### Try it:
Copying rule for the data below: pictures stay out, and only the lines from the one with "right elbow: (612, 279)" down to the one with "right front paw: (420, 654)", inclusive, are repeated exactly.

+++ Data provided +++

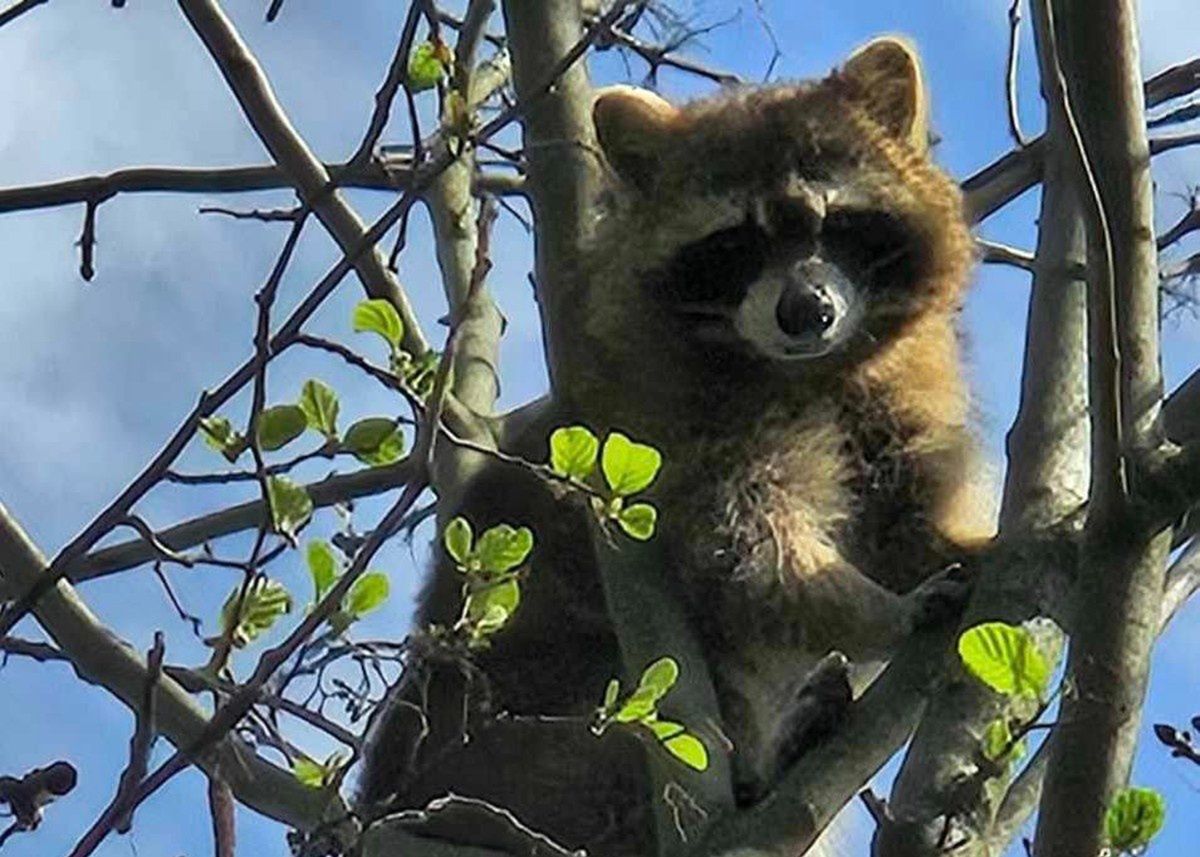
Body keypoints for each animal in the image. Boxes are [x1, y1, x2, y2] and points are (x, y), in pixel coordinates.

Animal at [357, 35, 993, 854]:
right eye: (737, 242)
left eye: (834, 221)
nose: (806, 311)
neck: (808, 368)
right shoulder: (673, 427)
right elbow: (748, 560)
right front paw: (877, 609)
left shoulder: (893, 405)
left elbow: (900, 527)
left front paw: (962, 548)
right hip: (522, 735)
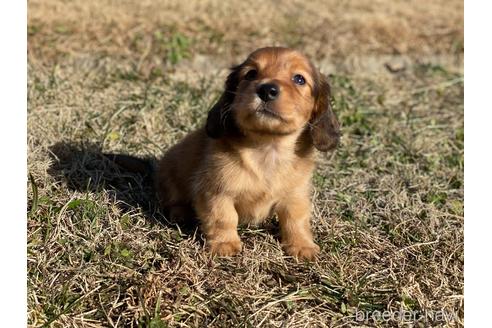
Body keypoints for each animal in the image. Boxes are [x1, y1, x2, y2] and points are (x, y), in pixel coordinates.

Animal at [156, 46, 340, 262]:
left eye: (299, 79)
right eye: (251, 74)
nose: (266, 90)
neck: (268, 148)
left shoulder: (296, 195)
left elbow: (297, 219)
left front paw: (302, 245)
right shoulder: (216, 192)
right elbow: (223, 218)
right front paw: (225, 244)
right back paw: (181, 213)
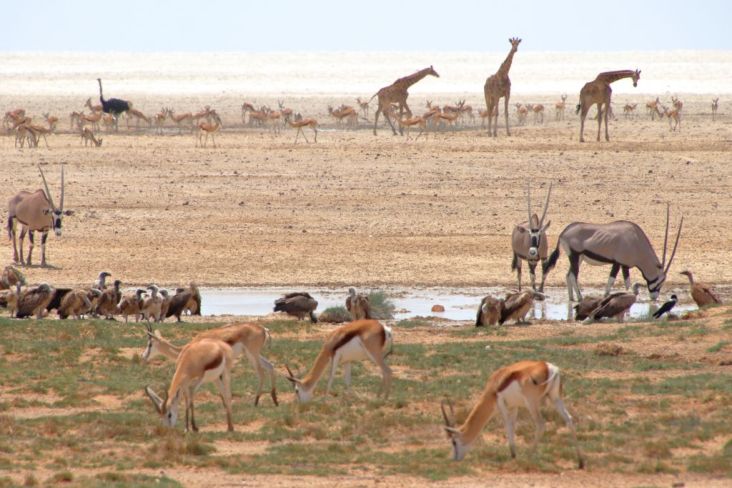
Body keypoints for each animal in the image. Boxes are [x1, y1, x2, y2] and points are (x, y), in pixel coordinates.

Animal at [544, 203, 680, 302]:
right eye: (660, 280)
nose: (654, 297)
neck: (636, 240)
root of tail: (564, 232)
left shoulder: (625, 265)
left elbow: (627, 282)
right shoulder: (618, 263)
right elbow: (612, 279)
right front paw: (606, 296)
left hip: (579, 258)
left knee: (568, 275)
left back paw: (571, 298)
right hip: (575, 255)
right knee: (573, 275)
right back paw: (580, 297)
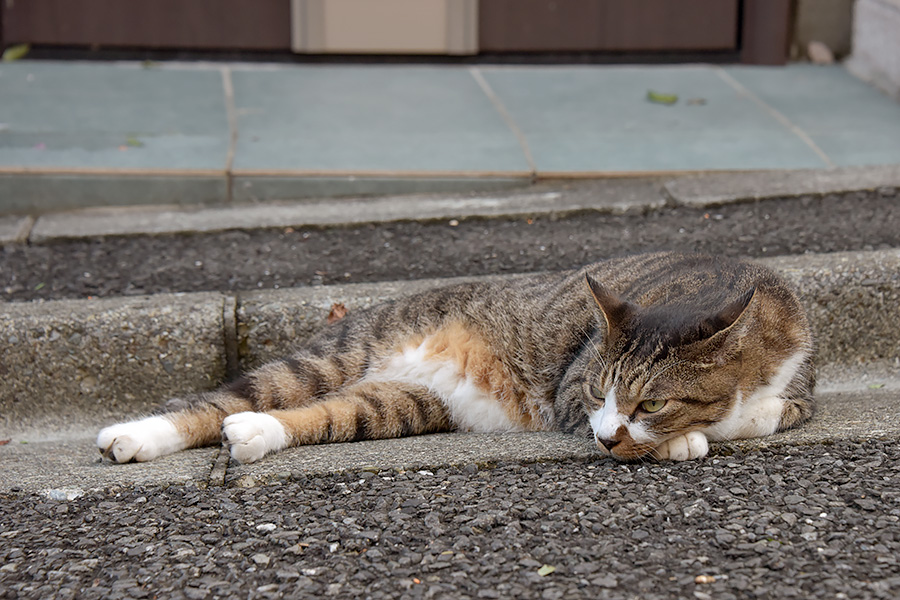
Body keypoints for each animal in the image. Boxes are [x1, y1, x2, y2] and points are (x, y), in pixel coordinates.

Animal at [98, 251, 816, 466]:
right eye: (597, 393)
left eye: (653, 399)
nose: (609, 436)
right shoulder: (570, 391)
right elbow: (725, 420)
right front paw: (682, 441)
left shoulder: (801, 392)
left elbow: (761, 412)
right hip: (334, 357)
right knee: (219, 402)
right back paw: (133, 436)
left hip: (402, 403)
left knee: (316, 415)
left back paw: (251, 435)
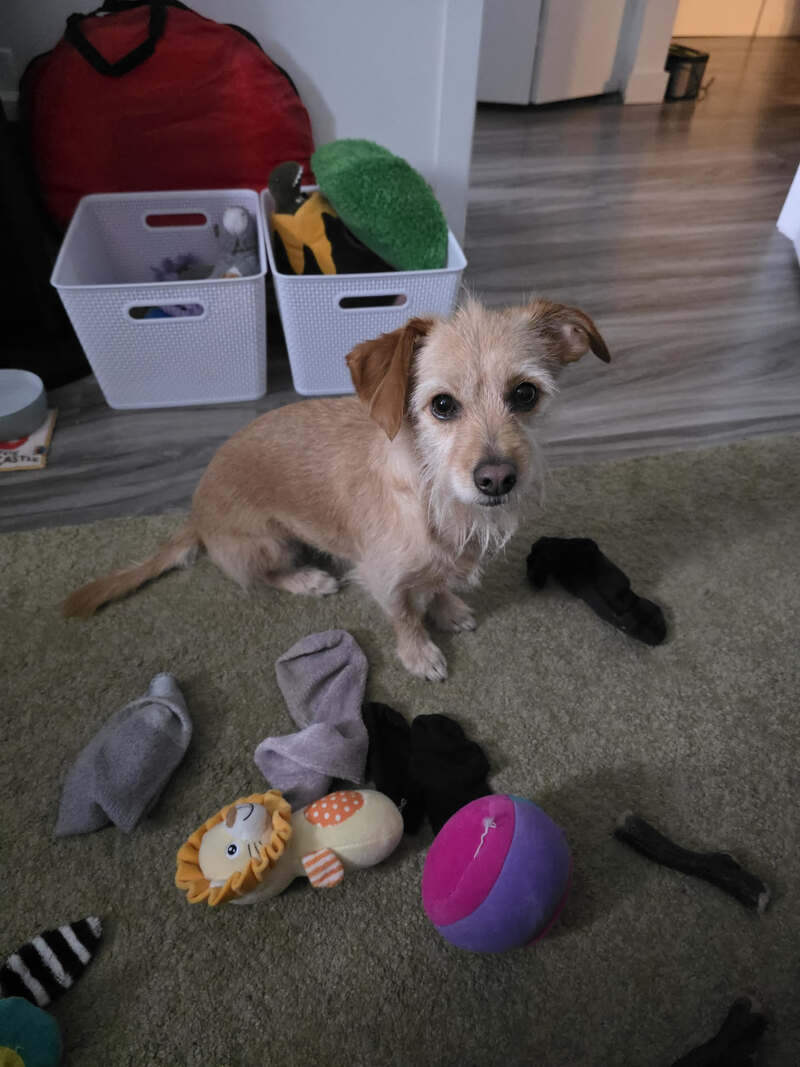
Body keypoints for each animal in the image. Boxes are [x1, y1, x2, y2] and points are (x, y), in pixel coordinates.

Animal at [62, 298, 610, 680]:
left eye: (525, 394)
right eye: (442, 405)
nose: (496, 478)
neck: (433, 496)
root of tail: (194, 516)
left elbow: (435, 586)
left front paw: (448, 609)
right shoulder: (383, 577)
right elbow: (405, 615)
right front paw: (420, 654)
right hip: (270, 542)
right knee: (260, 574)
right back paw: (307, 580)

+++
+++ Data provided +++

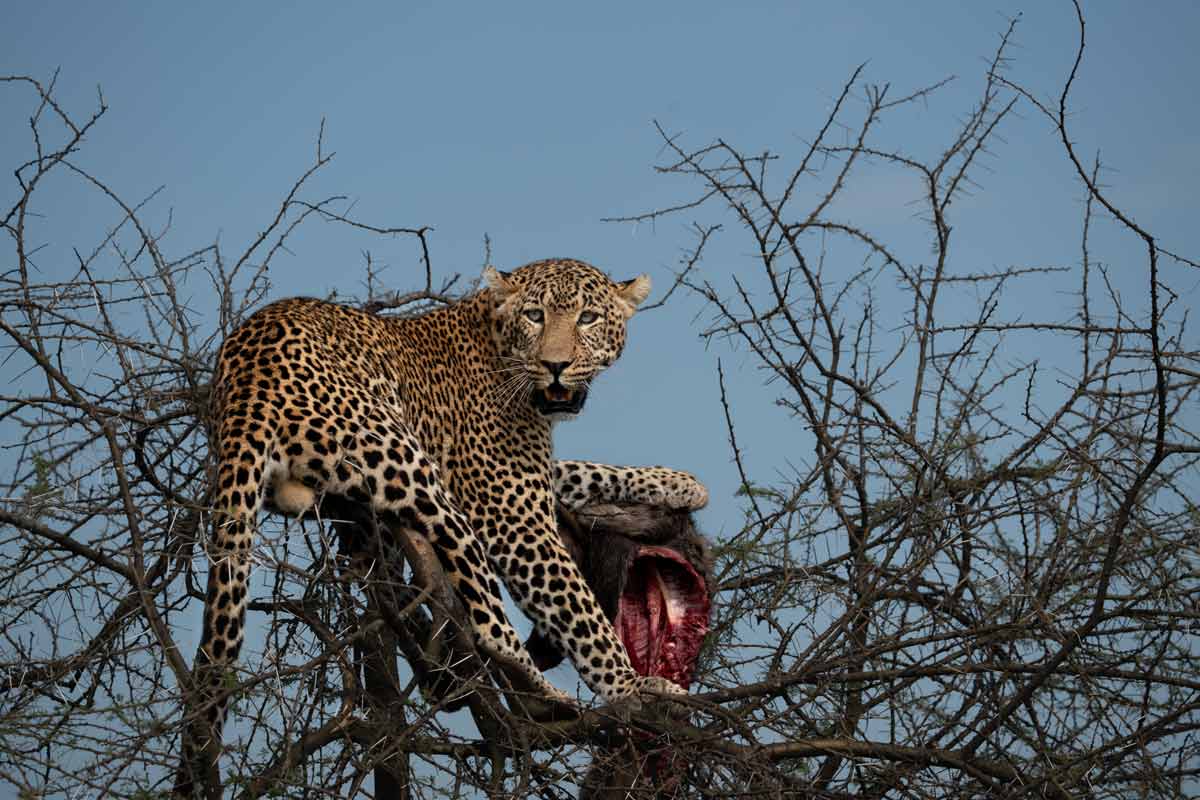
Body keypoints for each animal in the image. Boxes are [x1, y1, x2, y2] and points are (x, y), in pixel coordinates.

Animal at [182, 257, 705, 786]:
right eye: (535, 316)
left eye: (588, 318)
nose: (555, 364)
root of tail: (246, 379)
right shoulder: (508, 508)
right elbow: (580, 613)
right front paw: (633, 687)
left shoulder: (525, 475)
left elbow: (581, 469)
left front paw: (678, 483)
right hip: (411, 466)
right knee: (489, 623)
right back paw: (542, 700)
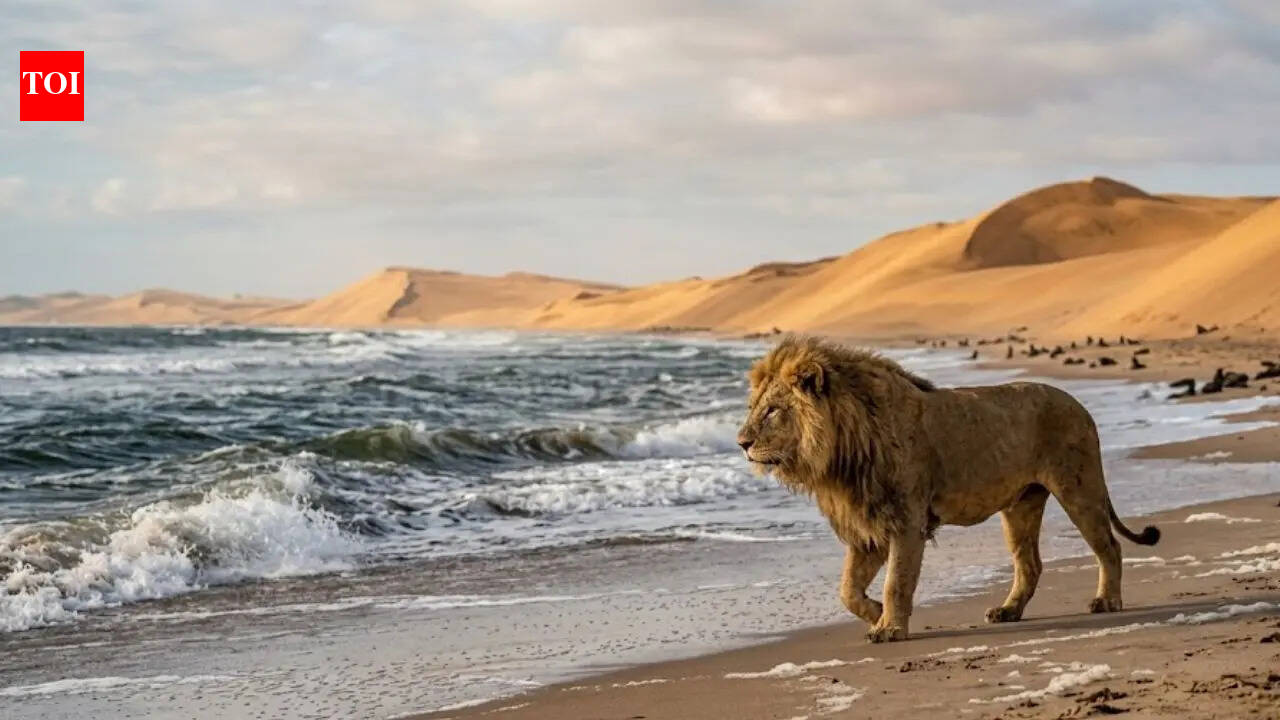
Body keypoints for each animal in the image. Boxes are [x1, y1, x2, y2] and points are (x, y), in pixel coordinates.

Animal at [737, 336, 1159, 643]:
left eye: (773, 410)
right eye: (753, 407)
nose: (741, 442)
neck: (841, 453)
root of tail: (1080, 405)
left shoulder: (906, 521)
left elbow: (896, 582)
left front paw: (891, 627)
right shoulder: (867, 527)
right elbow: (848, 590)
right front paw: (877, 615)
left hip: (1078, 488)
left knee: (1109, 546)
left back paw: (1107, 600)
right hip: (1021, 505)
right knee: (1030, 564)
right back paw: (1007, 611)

+++

### Answer to this problem:
right elbow: (612, 279)
right front paw: (606, 296)
left hip: (579, 258)
left knee: (568, 275)
left back paw: (571, 298)
right hip: (575, 255)
right knee: (573, 275)
right back paw: (580, 297)
Body keypoints for each animal in the image. Boxes are [x1, y1, x2, y2] and points are (x, y), in pixel coordinates.

Animal at [98, 251, 816, 466]:
right eye: (597, 393)
left eye: (653, 399)
nose: (609, 436)
right shoulder: (570, 391)
right elbow: (725, 420)
right front paw: (682, 441)
left shoulder: (801, 392)
left elbow: (761, 412)
right hip: (334, 357)
right knee: (219, 402)
right back paw: (133, 436)
left hip: (402, 403)
left knee: (316, 415)
left back paw: (251, 435)
Body keypoints for each animal in the image. Boxes are [x1, y1, x2, y2] and points are (x, y), in pixel coordinates.

Animal at [62, 298, 610, 680]:
left eye: (525, 394)
right eye: (442, 405)
nose: (496, 478)
neck: (433, 496)
root of tail: (194, 516)
left elbow: (435, 586)
left front paw: (448, 609)
right shoulder: (383, 577)
right elbow: (405, 615)
right front paw: (420, 654)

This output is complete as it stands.